What does NC take more seriously than politics? Barbecue, as Senate hopeful learns.
With a single tweet, Democratic Senate candidate Cal Cunningham managed to unite all of North Carolina around a single position: Grilling is not barbecue.
On Monday night, Cunningham tweeted a photo of himself next to a gas grill, a spatula held deftly in hand, a plate of buns lying in wait. It looks like a lovely time. There’s only one problem, the tweet itself appears to suggest, wrongly, that barbecue can be made on a gas grill, or worse, that grilling falls within the realm of barbecue.
“There’s nothing better than BBQ — except for winning this Senate seat, of course,” Cunningham said in the tweet.
Social media, always eager to seize upon the latest barbecue controversy, has been breathless ever since. Conflating grilling with barbecue in North Carolina appears to have opened Cunningham up to a political spit-roasting.

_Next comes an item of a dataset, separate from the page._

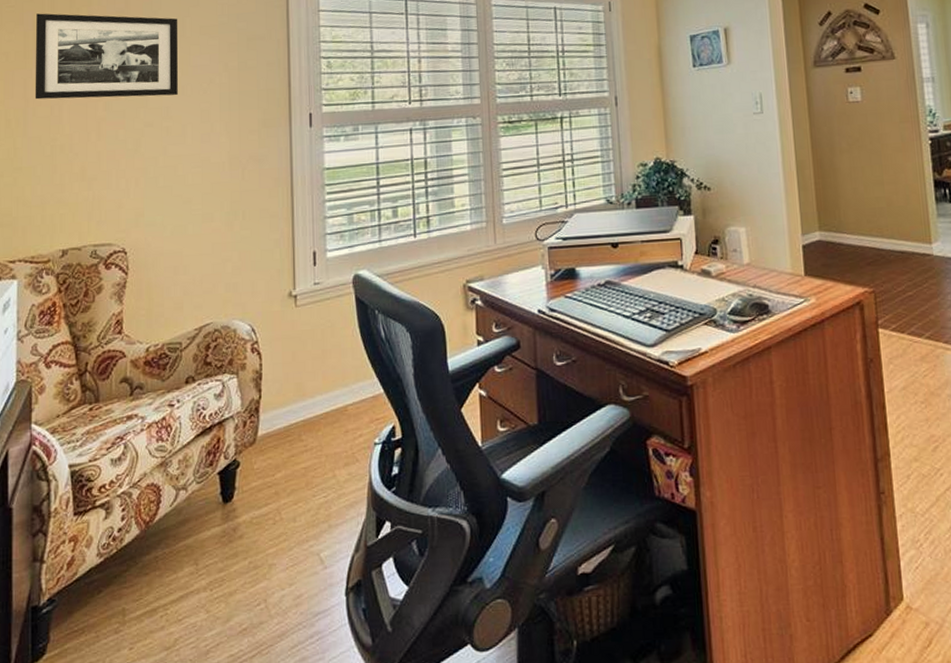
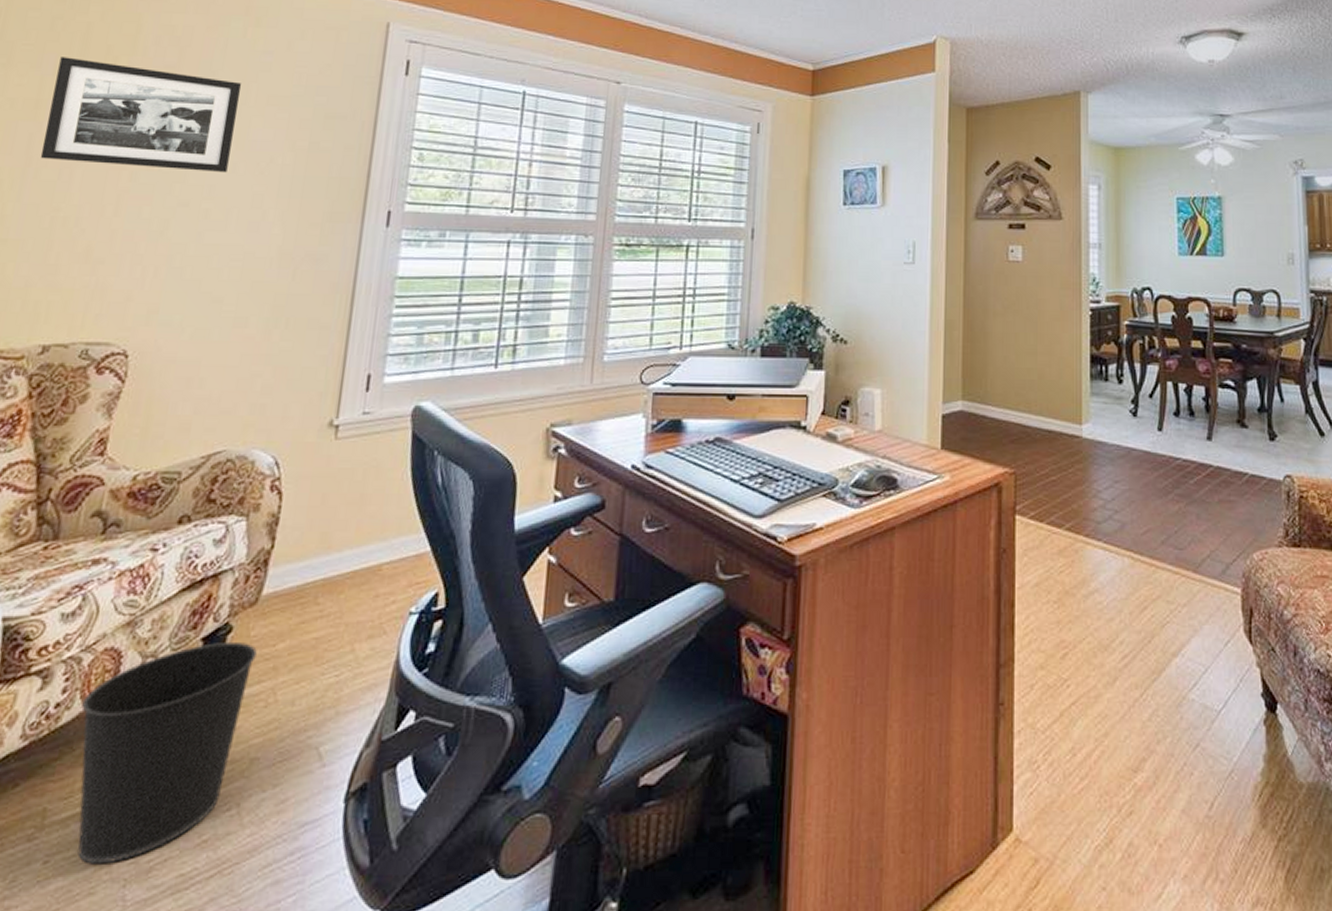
wastebasket: none [137,474,261,649] -> present [77,643,257,865]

“Sir. Respectfully, unless there is a hog hiding in that gas grill, the only BBQ in this photo is written on your apron,” tweeted Associated Press political reporter Meg Kinnard, with the hashtag “blasphemy.”

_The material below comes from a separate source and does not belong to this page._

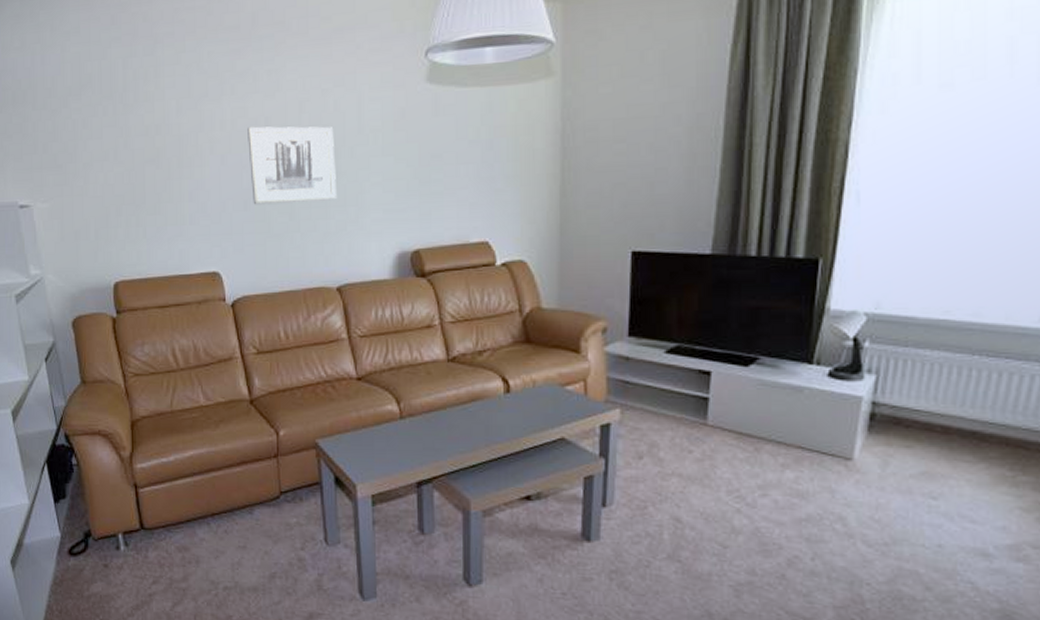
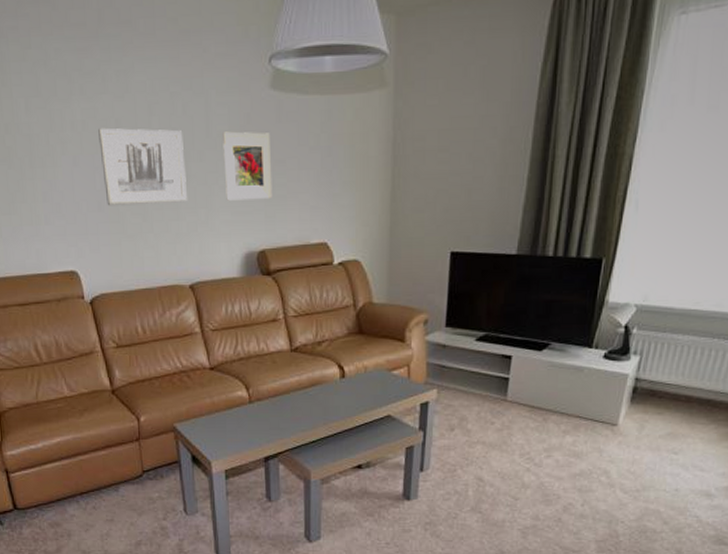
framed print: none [375,126,428,198] -> present [223,131,273,201]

“Nothing like vinegar based hot dogs on a warm North Carolina evening,” read one tweet.
Grilling, beloved though it is in North Carolina, is not barbecue. One is searing over a hot flame until crispy and charred, the other is a low and slow lullaby, gently smoking pork while a sizzling symphony of fat drips on hot wood coals for hours and hours. You can love whole hog, you can love Lexington pork shoulders, but in North Carolina one can never confuse grilling and barbecue.
‘Self-respecting son of Lexington’
The News & Observer reached out to the Cunningham campaign to clarify his barbecue stance. Cunningham copped to hamburgers and hot dogs on the grill in the photo, but was unequivocal on the state’s most famous food, saying he would never call grilling barbecue.
“No self-respecting son of Lexington would ever do that,” Cunningham said Tuesday in a phone interview, saying he was only modeling a new campaign apron with “Ambassador for North Carolina BBQ” written on it.
Cunningham, a Lexington native, defended his barbecue credentials and took the uproar in stride, rattling off his Lexington favorites, the Bar-B-Q Center followed closely by Lexington Barbecue and his 1982 whole hog introduction via Wilber’s in Goldsboro. He said he loves and respects both North Carolina styles, but will always pick the pork shoulder and tomato-based Lexington style he’s known all his life.
“I’ve probably been eating Lexington barbecue since before I had teeth,” Cunningham said. “Barbecue is a deep part of our culture. ... North Carolina barbecue is something I love very much.”
Republican state representative Steve Jarvis issued a statement calling on Cunningham to apologize for saying grilling was barbecue. Jarvis represents Davidson County, home of Lexington.
The North Carolina GOP also issued a statement, calling the tweet a scandal.
“In North Carolina, we have Eastern BBQ and Western BBQ but neither involves a spatula, hot dog buns or gas grills,” said NCGOP Chairman Michael Whatley in a party press release. “Cunningham is an elitist trial lawyer, and this BBQ gaffe demonstrates that he is out of touch with North Carolina voters who actually know what North Carolina BBQ is.”
Thom Tillis and a barbecue tweet
But Republicans might not want to seize too strongly on this supposed gaffe, as Twitter has also resurfaced a 2014 tweet from Republican Senator Thom Tillis, which appears to also mix up grilling and barbecue.
“Nothing like a good snow storm for a backyard BBQ. Surf n turf: cedar plank salmon and tenderloin steaks,” Tillis tweeted in February 2014, using the hashtags “foodie” and “whole30,” referring to the Whole 30 diet.
This is far from the first North Carolina barbecue controversy and doubtful to be the last, but it’s certainly not the worst. That dubious honor falls to Rufus Edmisten, who while campaigning for governor in 1982 referred to barbecue as “that damnable stuff” and said he was sick and tired of it.
Edmisten went on to lose that election.